India's Daughter : A Logical View




1. Amazing to see the mindset of Jyoti's parents, their courage and their strength and Jyoti herself's determination to become a doctor and all the hard work she put in. Very inspiring! 


2. Prompt action by Delhi police, they caught all the rapists within 4 days of the crime even though one had fled to Bihar and filed charge sheet within 17 days. 


3. I wish the film was titled differently. India's Daughter was a title given to Jyoti when the incident happened 2 years ago but to make a film (if it is for the purpose of social change) with the same title is belittling every girl and woman in India. 

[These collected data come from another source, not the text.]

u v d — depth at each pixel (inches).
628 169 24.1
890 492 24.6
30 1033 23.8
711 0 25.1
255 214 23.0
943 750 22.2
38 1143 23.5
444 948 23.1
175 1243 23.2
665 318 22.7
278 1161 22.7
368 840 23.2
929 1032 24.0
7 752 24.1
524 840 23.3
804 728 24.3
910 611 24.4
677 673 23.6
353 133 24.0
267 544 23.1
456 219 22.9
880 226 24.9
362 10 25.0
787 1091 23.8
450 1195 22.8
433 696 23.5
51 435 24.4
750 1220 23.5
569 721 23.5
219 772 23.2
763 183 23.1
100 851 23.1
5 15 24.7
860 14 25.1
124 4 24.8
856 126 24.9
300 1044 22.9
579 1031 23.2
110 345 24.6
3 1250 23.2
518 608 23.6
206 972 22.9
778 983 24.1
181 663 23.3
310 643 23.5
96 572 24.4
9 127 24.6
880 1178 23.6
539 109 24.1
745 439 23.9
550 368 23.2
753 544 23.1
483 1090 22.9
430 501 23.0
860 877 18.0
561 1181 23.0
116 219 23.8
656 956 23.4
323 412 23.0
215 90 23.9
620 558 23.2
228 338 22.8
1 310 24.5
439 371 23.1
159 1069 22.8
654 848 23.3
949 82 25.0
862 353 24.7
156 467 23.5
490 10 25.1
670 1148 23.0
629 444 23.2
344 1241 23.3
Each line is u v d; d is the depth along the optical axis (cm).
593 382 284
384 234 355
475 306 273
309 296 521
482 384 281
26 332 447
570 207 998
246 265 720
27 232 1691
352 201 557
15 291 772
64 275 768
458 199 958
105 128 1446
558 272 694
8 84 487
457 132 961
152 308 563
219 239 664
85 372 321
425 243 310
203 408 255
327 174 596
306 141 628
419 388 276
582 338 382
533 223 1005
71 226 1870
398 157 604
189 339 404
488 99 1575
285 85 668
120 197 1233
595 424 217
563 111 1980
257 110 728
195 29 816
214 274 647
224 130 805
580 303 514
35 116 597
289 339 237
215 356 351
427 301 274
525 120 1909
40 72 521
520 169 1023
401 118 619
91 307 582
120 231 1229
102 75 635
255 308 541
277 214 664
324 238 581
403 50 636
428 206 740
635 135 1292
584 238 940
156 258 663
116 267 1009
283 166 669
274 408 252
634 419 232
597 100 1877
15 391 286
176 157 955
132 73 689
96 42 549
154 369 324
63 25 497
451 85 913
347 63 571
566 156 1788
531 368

4. I wish the documentary had also shown the viewpoints of the prosecutor. To only show the defence lawyers statements somewhere created a bias.
 

5. I wish other Indian men had also been interviewed who do not think women are only to be subjugated to violence. There are a lot of men out there who stand up for women and some even having lost their lives in trying to protect women.
 

6. The documentary appears to give a view that ALL men in India think like Mukesh Singh or like the defense lawyers (the kind of weightage and focus given) whereas the documentary could have shown how all rapists across the world in other countries think alike. It's about a mind set of not seeing anything wrong with rape and not about just being a man. So one wonders what is the real purpose of the film?
But I must say the rapists have the 'right' lawyers defending them.
 

7. I wish the film also had an Indian historian giving a context to the issue rather than only have a British historian from Oxford.
 

8. The film does a great job in giving backgrounds and environments of the rapists and one gets an insight into what their childhood was like. Studies continually have shown how much childhood conditioning and experiences can play a role on how we grow to behave as adults.
 

9. I completely agree with Mukesh Singh (rapist) on one point and have said this before, if you give death penalty for rape, people will rape and kill the victim for fear of leaving any evidence so people will not only rape but will kill as well.
 

10. I am finding people appalled with the fact that the rapists are not showing any remorse. Well, if they did feel bad about it, they wouldn't have committed the crime in the first place. Which leads to the question that has been on my head since sometime now, does the criminal justice system act as a deterrent for sexual assault at all, does it change anything in the mindset of that individual even after being sentenced to death? If not, then don't we need to start thinking of an alternate response to such crimes?
Even after the Criminal Amendment by the Justice Verma committee, has gang rape, rape, molestation stopped?
 

11. Rape is about power. And always will be. Every time a man or a woman will feel powerless, helpless and won't know how to cope with it, they will inflict violence. Whether on children or on adults, physical or sexual abuse. Boys get abused too and raped as well. If it was just about gender, why would older boys/men abuse younger boys?
 

12. I feel empathetic towards the families of the rapists... and looking at them you just wonder, was it their upbringing or their extreme poverty, helplessness, frustration that grows children into adults who finally with little impulse control inflict violence on others.
 

13. If the ban on the movie has been imposed by the govt. because of some legal issues since the case is still being tried in the Supreme Court and the case might get affected then the ban makes sense. But if the ban is imposed because India will be shamed in the international community, well, that already happened two years ago and keeps happening every time there is a brutal gang rape. Please lets focus on what needs to be done to improve the situation.
 

14. I can't understand why the director/producer fled the country. What was she afraid of?
Overall, it's a time to celebrate the dialogue on the issue, and keep talking about it... the Govt. and NGOs need to work at the grass root level to see a change in attitudes and wait for a few decades. Yep, it'll take that much time.


By: Pooja Taparia
Pooja is a founder Chairman of Mumbai based NGO 'Arpan', dedicated in the field of child abuse.